About this task> Copy the data below, from the line containing "菖蒲理乃の結婚相手(夫)は誰？大学・" through the last line of the data, with both of those lines included. Leave the pictures out of your answer.

Data excerpts>

_____

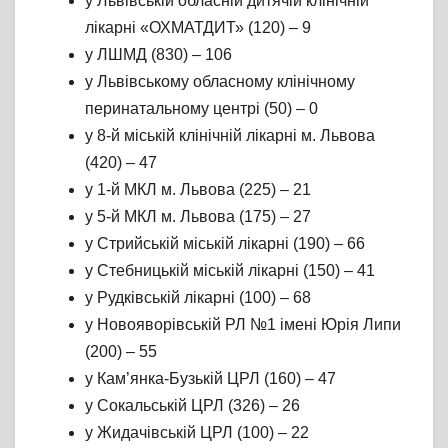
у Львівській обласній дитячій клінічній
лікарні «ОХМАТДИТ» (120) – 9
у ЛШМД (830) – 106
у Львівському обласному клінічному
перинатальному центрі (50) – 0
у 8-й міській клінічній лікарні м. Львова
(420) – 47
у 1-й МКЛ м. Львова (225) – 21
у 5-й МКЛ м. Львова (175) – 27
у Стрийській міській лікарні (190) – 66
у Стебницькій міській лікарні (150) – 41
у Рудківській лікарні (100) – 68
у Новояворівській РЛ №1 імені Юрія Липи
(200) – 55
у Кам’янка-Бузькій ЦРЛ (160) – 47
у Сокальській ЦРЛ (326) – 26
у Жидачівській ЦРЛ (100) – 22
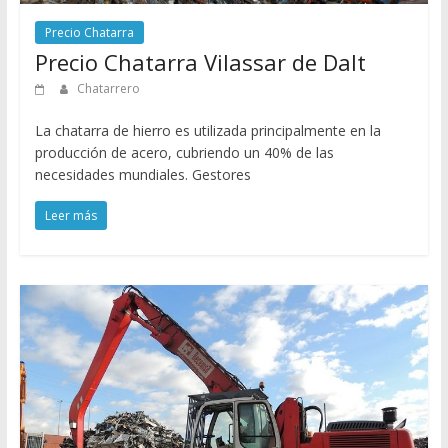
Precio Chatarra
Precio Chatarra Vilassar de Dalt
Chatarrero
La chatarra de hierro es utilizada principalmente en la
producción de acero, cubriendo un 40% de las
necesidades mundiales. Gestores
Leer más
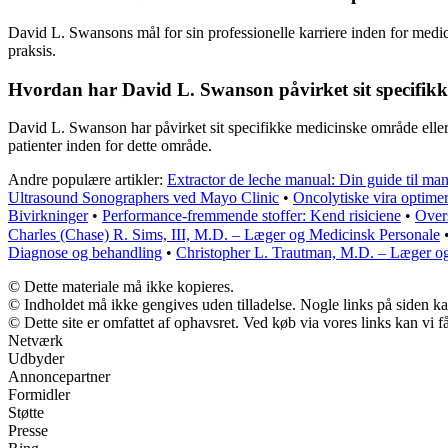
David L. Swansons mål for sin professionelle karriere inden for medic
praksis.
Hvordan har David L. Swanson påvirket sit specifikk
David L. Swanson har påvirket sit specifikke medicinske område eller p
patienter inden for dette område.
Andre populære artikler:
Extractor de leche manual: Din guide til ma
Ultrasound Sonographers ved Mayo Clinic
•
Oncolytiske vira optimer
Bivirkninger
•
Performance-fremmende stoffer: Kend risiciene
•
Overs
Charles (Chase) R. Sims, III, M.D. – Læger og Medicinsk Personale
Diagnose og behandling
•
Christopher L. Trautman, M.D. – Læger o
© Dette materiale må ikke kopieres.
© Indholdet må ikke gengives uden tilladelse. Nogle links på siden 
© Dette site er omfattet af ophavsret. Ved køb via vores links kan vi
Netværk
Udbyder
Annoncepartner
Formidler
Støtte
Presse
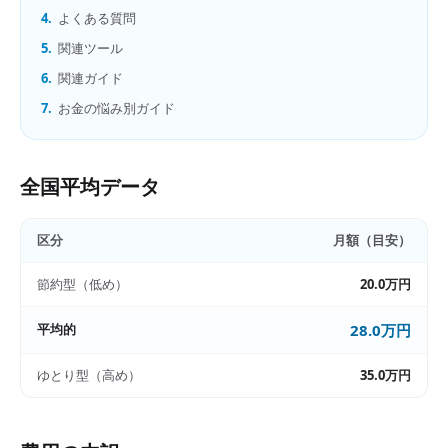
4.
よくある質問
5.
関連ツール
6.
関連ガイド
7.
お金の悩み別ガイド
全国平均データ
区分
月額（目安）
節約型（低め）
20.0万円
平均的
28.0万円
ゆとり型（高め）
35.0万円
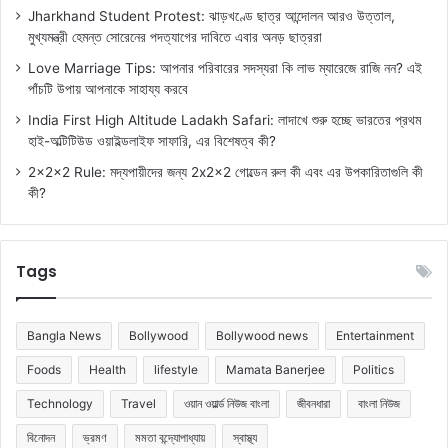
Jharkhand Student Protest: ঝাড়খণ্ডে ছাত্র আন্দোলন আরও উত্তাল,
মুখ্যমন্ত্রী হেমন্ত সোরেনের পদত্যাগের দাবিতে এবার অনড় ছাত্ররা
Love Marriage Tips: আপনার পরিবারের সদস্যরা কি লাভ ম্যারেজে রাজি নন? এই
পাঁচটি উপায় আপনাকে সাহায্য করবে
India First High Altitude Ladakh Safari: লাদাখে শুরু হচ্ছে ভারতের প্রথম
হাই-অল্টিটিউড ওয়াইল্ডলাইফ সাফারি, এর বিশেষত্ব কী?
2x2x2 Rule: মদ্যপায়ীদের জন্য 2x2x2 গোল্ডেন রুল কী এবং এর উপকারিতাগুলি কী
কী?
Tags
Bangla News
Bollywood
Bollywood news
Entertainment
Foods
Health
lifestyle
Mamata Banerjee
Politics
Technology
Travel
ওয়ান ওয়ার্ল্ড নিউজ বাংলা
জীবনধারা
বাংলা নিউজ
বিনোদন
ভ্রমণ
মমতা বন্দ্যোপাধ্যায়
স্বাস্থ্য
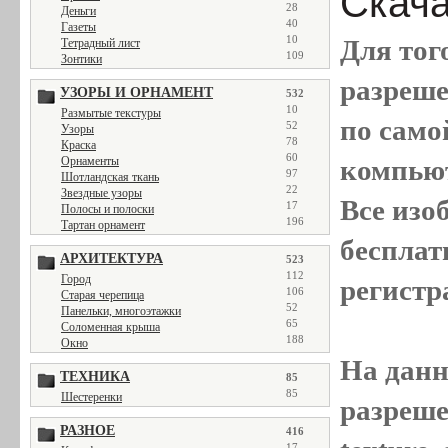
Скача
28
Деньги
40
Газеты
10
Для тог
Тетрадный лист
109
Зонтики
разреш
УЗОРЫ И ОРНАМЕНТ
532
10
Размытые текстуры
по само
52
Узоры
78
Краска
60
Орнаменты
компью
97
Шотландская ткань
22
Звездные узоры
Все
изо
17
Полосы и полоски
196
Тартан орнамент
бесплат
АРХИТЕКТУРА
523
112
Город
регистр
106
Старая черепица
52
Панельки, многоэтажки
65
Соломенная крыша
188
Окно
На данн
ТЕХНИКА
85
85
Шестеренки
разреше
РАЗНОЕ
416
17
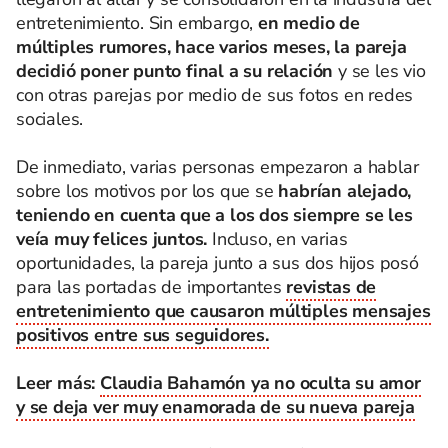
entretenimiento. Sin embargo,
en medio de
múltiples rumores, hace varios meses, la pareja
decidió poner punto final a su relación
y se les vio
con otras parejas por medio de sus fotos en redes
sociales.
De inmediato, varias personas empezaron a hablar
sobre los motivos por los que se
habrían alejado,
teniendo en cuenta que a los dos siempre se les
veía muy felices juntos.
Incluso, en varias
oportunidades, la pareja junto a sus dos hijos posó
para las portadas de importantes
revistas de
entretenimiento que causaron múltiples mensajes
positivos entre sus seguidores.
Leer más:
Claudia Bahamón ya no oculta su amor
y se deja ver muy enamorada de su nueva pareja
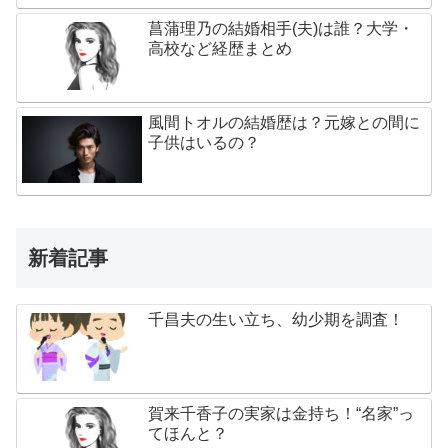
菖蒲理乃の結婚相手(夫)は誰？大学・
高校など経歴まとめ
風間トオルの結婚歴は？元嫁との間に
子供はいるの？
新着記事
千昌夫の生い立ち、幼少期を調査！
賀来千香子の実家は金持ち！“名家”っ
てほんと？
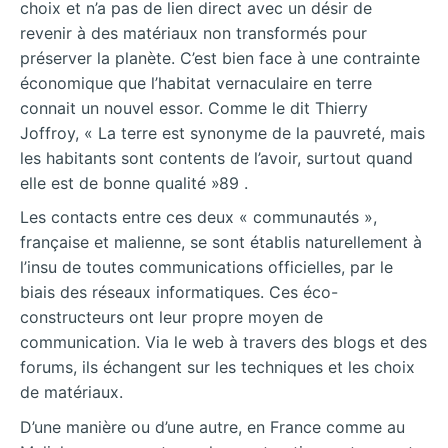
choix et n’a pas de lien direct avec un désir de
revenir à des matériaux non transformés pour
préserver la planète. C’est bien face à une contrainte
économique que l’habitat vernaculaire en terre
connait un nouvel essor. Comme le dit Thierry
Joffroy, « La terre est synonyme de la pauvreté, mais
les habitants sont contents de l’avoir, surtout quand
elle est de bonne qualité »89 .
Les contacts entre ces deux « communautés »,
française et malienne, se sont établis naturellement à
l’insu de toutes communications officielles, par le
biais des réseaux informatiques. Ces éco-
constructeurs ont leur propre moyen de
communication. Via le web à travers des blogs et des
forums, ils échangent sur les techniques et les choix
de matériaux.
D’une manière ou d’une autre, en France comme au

_____

Written reply>
菖蒲理乃の結婚相手(夫)は誰？大学・
高校など経歴まとめ
風間トオルの結婚歴は？元嫁との間に
子供はいるの？
新着記事
千昌夫の生い立ち、幼少期を調査！
賀来千香子の実家は金持ち！“名家”っ
てほんと？
choix et n’a pas de lien direct avec un désir de
revenir à des matériaux non transformés pour
préserver la planète. C’est bien face à une contrainte
économique que l’habitat vernaculaire en terre
connait un nouvel essor. Comme le dit Thierry
Joffroy, « La terre est synonyme de la pauvreté, mais
les habitants sont contents de l’avoir, surtout quand
elle est de bonne qualité »89 .
Les contacts entre ces deux « communautés »,
française et malienne, se sont établis naturellement à
l’insu de toutes communications officielles, par le
biais des réseaux informatiques. Ces éco-
constructeurs ont leur propre moyen de
communication. Via le web à travers des blogs et des
forums, ils échangent sur les techniques et les choix
de matériaux.
D’une manière ou d’une autre, en France comme au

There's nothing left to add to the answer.